Reproduce word for word everything from the line containing "Опубликовано" down to the line containing "супруг была бывшая возлюбленная его сына.", both of those lines included.

------ Records for this exercise

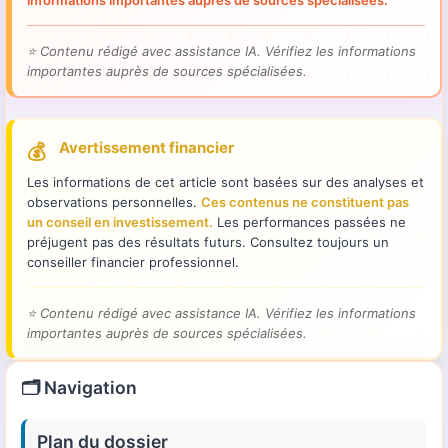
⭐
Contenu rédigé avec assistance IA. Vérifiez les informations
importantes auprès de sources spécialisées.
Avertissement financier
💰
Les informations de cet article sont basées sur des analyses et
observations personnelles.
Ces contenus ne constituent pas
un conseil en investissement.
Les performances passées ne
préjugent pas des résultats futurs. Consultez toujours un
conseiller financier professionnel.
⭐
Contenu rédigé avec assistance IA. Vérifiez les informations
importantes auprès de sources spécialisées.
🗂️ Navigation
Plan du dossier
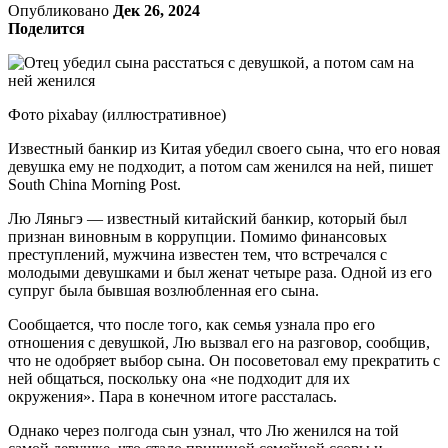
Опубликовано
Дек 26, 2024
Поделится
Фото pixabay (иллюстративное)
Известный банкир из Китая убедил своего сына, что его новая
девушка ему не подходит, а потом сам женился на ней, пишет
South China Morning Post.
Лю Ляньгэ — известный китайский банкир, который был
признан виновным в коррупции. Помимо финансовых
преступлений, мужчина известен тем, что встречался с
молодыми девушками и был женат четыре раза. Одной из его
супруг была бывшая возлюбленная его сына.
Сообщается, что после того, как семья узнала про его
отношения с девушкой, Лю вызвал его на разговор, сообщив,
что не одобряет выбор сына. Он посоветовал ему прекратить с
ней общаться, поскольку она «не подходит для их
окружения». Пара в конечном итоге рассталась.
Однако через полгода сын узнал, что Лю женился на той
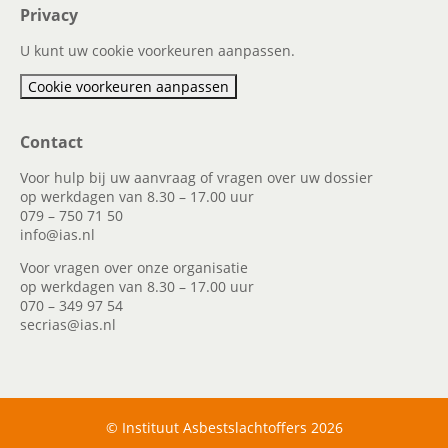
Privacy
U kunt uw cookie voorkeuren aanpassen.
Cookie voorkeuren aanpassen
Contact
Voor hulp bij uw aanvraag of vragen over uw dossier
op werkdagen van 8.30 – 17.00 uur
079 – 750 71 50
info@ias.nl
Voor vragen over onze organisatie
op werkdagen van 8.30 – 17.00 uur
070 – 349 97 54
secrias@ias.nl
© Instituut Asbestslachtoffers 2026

------------
------ Records for this exercise

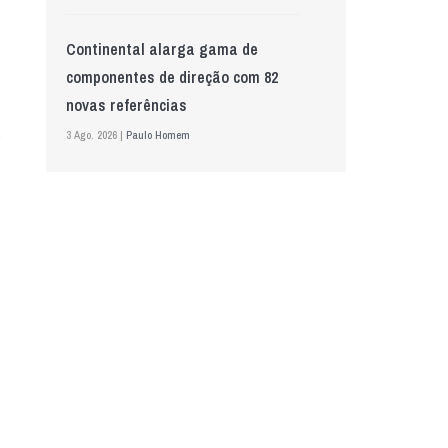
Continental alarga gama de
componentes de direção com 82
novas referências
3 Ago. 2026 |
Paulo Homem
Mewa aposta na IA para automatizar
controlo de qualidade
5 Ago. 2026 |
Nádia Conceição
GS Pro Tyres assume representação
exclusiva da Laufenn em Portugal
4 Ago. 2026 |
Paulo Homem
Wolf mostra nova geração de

------------

▸ **Written solution**:
Опубликовано
Дек 26, 2024
Поделится
Фото pixabay (иллюстративное)
Известный банкир из Китая убедил своего сына, что его новая
девушка ему не подходит, а потом сам женился на ней, пишет
South China Morning Post.
Лю Ляньгэ — известный китайский банкир, который был
признан виновным в коррупции. Помимо финансовых
преступлений, мужчина известен тем, что встречался с
молодыми девушками и был женат четыре раза. Одной из его
супруг была бывшая возлюбленная его сына.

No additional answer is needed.